Come si può notare ogni 100 € che il lavoratore percepisce in busta paga vi sono 30,7 € di imposte che l'azienda trattiene dalla retribuzione lorda e che poi versa al fisco. Vi sono poi 13,7 € di contributi previdenziali a carico del lavoratore che porta a 144,5 € il compenso lordo. Aggiungendo i contributi a carico dell'azienda, che in Italia sono circa 46,4 € ogni 100 € di retribuzione netta, si ottiene un costo totale di 190,8 € a fronte di 100 € di retribuzione netta percepita. Confrontando questi dati con quelli delle economie più sviluppate emerge che seppur in presenza di un cuneo fiscale relativamente alto quello italiano non è il più elevato, in Germania e Francia è maggiore sfatando così un luogo comune.

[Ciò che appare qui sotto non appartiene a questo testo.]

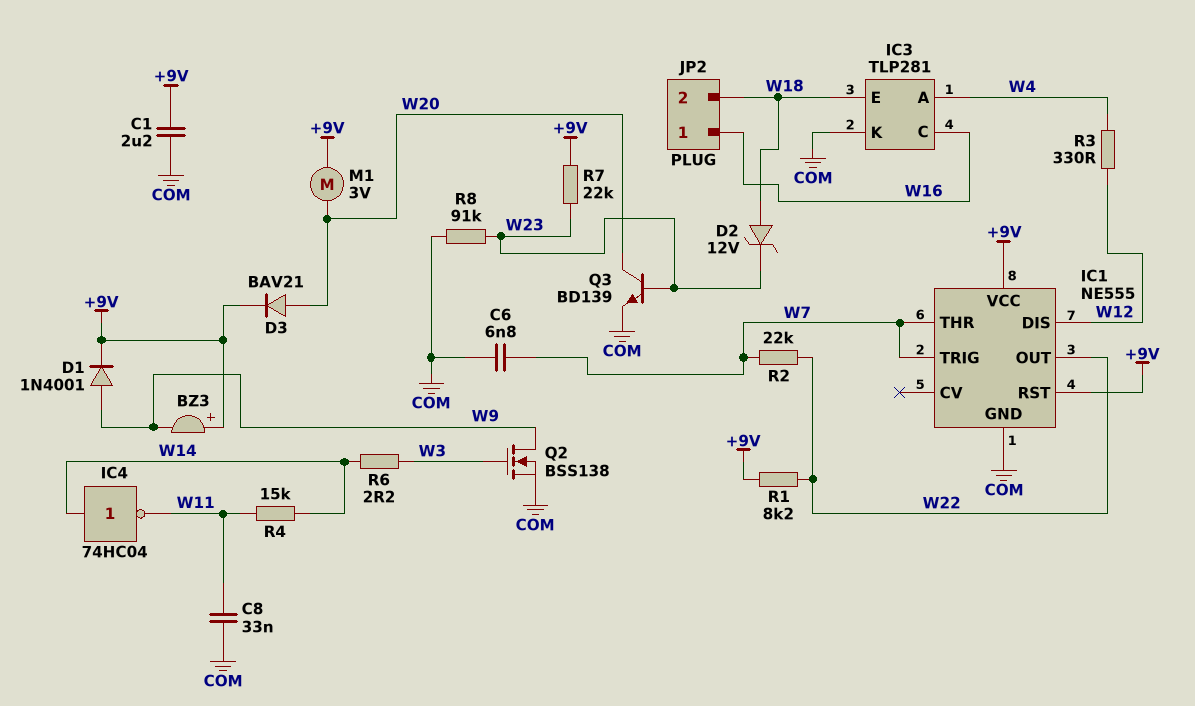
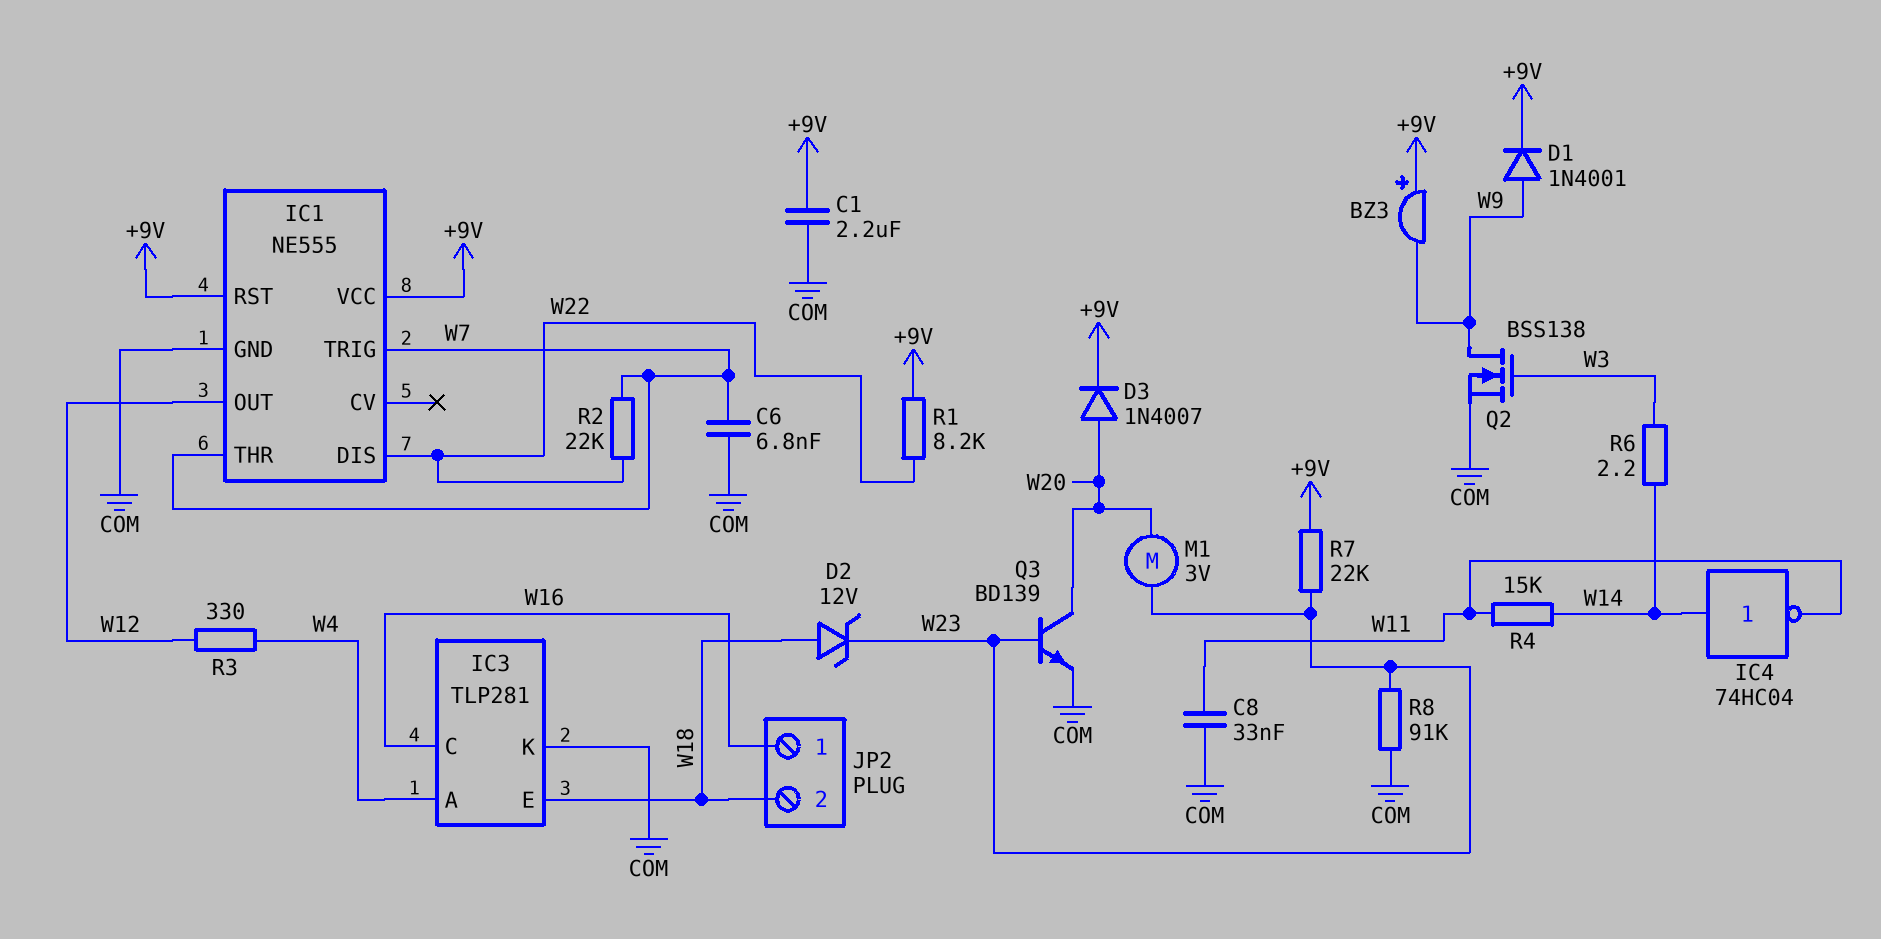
D3: diode BAV21 (A W20, K +9V) -> diode 1N4007 (A W20, K +9V)
IC1 pin DIS: W12 -> W22
IC1 pin OUT: W22 -> W12
M1: motor 3V (+9V, W20) -> motor 3V (W20, W23)

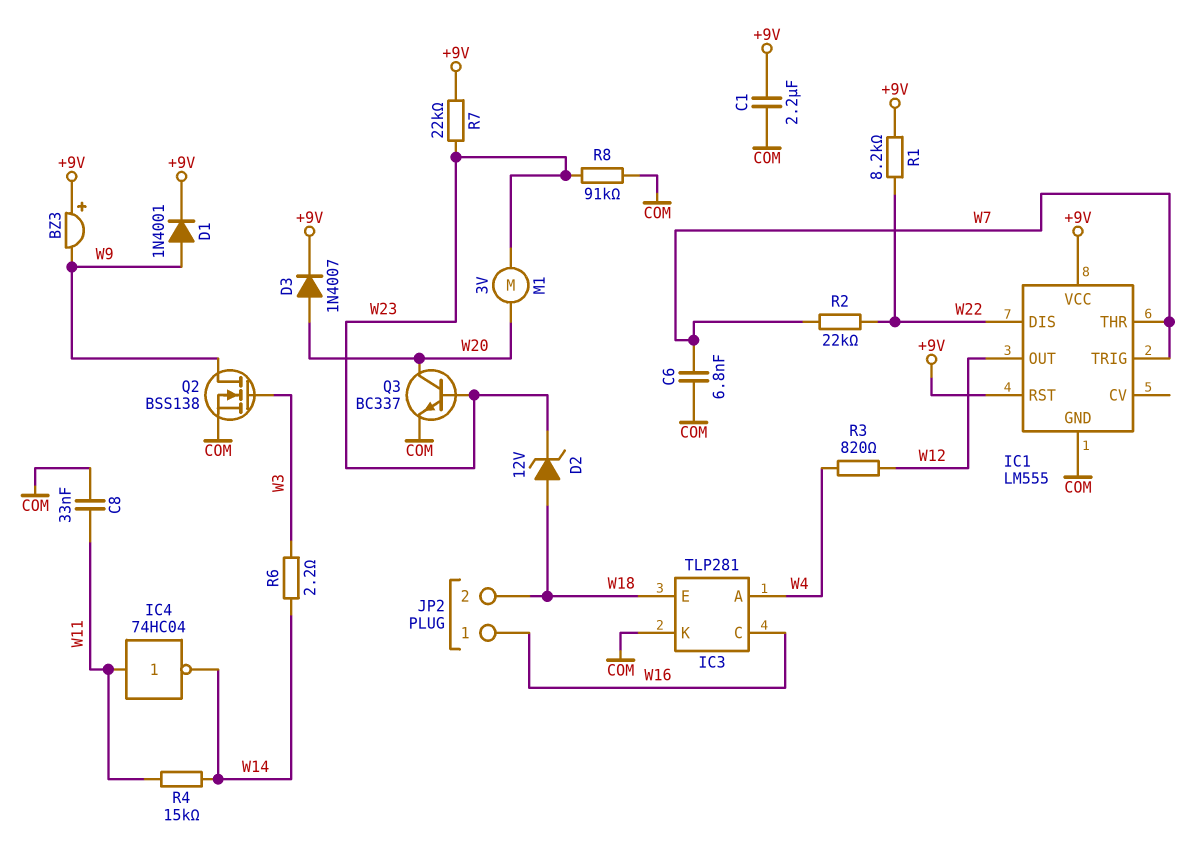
IC1: NE555 -> LM555
IC4: NOT 74HC04 (in W14, out W11) -> NOT 74HC04 (in W11, out W14)
Q3: NPN BD139 (B W23, C W20, E COM) -> NPN BC337 (B W23, C W20, E COM)
R3: 330 (W4, W12) -> 820 (W4, W12)

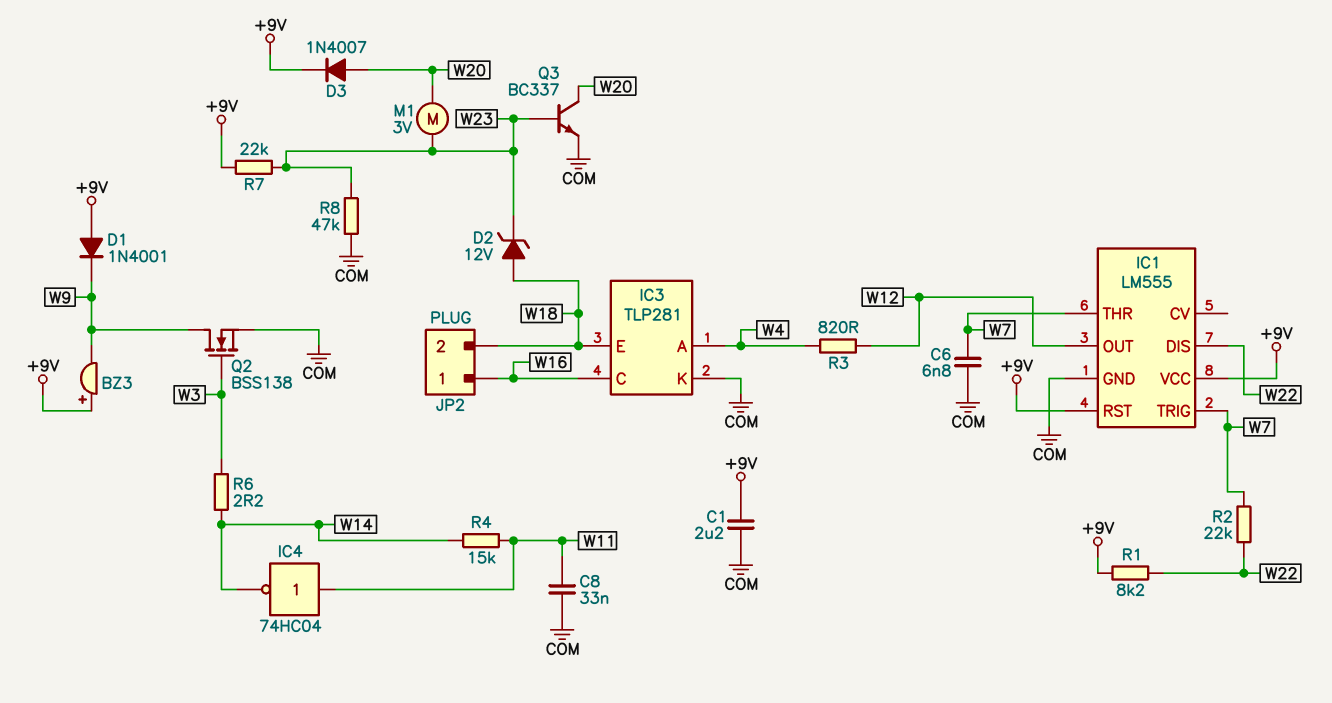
D1: diode 1N4001 (A W9, K +9V) -> diode 1N4001 (A +9V, K W9)
R8: 91k (COM, W23) -> 47k (COM, W23)

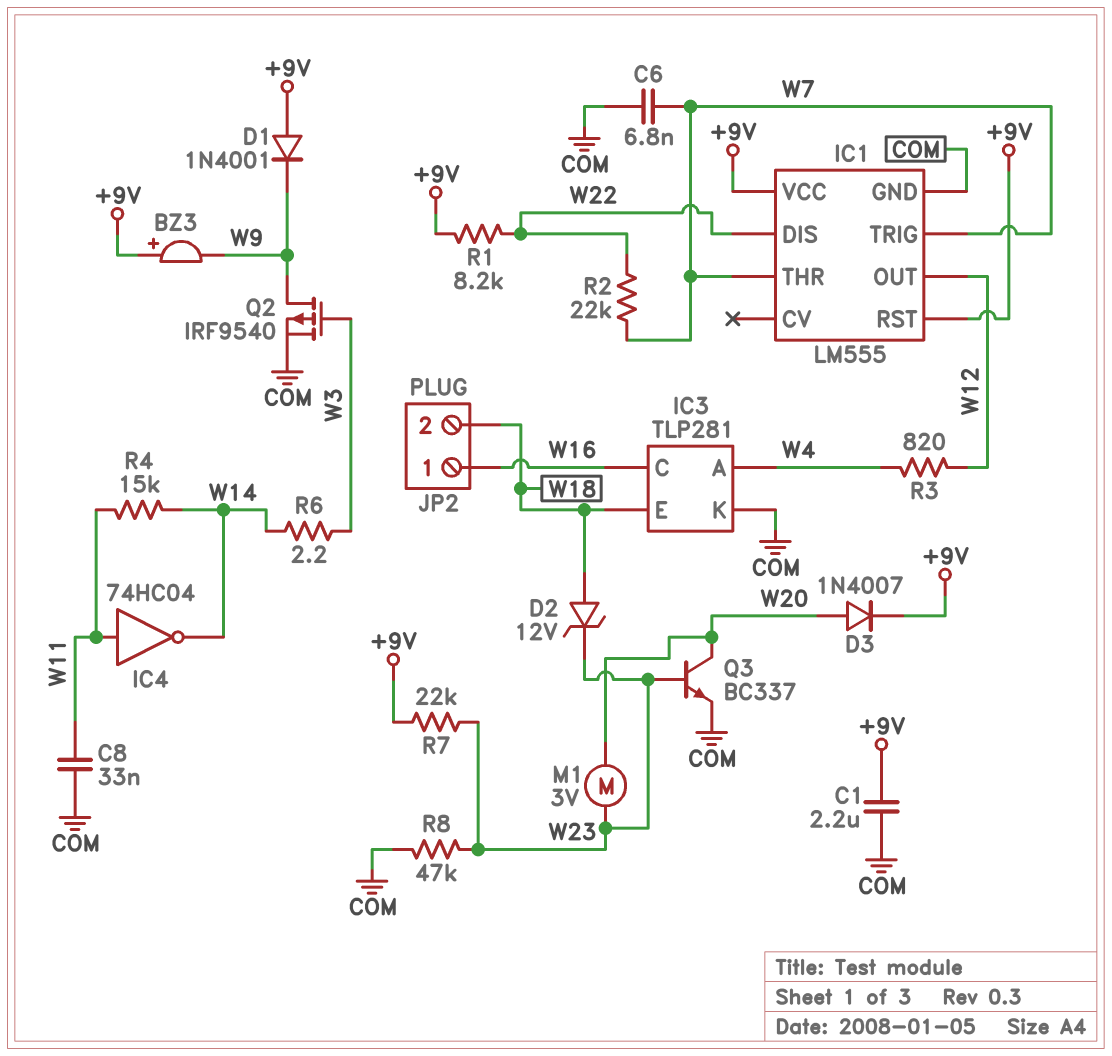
Q2: NMOS BSS138 (G W3, D W9, S COM) -> PMOS IRF9540 (G W3, D W9, S COM)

La Assolombarda ha elaborato un paio di grafici interessanti, sempre sugli stessi dati OCSE, relativi alla dinamica del cuneo fiscale per il periodo 2000÷2008 in Italia e rapportata a livello internazionale. In questo primo grafico si può notare come dopo un primo periodo in cui questo è calato è poi seguita una crescita costante:
 



Nel seguente grafico si può invece osservare come a livello internazionale siamo tra i pochi Paesi in cui negli undici anni dal 2000 al 2011 il cuneo fiscale sia aumentato mentre nella maggior parte la tendenza è stata l'opposto:
 


In conclusione è vero che il cuneo fiscale in Italia sia elevato ed è auspicabile una sua riduzione, soprattutto per consentire ai lavoratori di percepire un compenso maggiore a parità di retribuzione lorda, ma non può essere considerato come uno dei maggiori ostacoli alla competitività delle nostre imprese. Personalmente ritengo che l'attenzione rivolta sia al costo del lavoro che al cuneo fiscale derivi dal fatto che le imprese trovino più facile (o meno complicato), in particolare in periodi di recessione economica, influire su queste variabili che su altri fattori come la pressione fiscale a carico di loro stesse e il costo della burocrazia, che a mio avviso sono ben più penalizzanti nel loro insieme sulla loro capacità competitiva e alla base della scelta di delocalizzare all'estero. Non è un caso infatti che diverse aziende del nordest abbiano trasferito la produzione in Austria, attratte dalla leggera burocrazia e dalla bassa e chiara pressione fiscale piuttosto che dal costo del lavoro che come si può notare dalla prima tabella non è inferiore a quello italiano.